You are right that the ImageFolder would create a new class index for this Unlabeled folder, but you could also replace it with your desired “invalid class index” and remap the other class indices if needed.
This would allow you to use the plain ImageFolder dataset with a DataLoader without writing a custom Dataset.

GioSfat · January 26, 2023, 4:09pm

but you could also replace it with your desired “invalid class index” and remap the other class indices if needed

By this you mean that I can change the name of the class inside of ImageFolder() command? Or there is another way by characterize these images as unlabeled?

ptrblck · January 26, 2023, 8:02pm

Yes, you could try to change the class indices in the internal ImageFolder .targets attribute or even better you could try to remap the class indices in a target_transform.

GioSfat · January 31, 2023, 5:19pm

Hello again!
I still can’t resolve my problem.
I tried to create a new Dataset but the main question remains. Even if I changed the name of the class as an empty string it still revognizes the classes giving them indices.
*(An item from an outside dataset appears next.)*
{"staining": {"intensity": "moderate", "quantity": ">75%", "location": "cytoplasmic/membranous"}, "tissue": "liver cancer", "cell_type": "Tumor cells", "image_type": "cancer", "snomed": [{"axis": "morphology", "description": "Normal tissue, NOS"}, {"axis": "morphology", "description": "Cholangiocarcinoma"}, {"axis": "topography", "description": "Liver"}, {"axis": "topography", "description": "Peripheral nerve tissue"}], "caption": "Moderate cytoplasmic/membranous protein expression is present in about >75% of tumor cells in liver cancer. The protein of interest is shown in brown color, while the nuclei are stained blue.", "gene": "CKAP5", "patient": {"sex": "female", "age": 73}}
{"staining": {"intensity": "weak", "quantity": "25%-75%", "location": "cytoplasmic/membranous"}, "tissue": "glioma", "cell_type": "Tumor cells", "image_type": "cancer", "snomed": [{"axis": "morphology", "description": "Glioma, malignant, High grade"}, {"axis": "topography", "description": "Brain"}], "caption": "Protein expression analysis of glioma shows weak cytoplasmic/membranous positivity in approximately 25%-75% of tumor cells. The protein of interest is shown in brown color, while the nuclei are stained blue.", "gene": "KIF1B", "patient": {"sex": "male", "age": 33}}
Is there a way to “delete” classes and class indices, so when I try to print for example an image as:

[tensor([[0.7176, 0.7176, 0.7176, …, 0.8863, 0.8863, 0.8863],
[0.7176, 0.7176, 0.7176, …, 0.8863, 0.8863, 0.8863], ]), tensor([3, 2])]

to give me only the tensor without the second part tensor([3, 2]) ?
PS: the first tensor part is the image and the second is the class indices for the batch of two.

class CustomDataset(Dataset):
    def __init__(self, path):
        self.imgs_path = path
        file_list = glob.glob(self.imgs_path + "*")
        #print(file_list)
        self.data = []
        for class_path in file_list:
            class_name = ' '
            for img_path in glob.glob(class_path + "/*.jpg"):
                self.data.append([img_path, class_name])       
    def __len__(self):
        return len(self.data)
    def __getitem__(self, idx):
        img_path, class_name = self.data[idx]
        img = (cv2.imread(img_path)).float()
        class_id = class_name
        img_tensor = torch.from_numpy(img)
        img_tensor = img_tensor.permute(2, 0, 1)
        return img_tensor, class_id

ptrblck · January 31, 2023, 5:56pm

No, there is no clean way of returning a valid target value for some samples and nothing for others since this would create inconsistent batches of targets.
You could thus completely ignore the unknown classes and remove them from the dataset or return a “placeholder” target and deal with these samples somehow during training.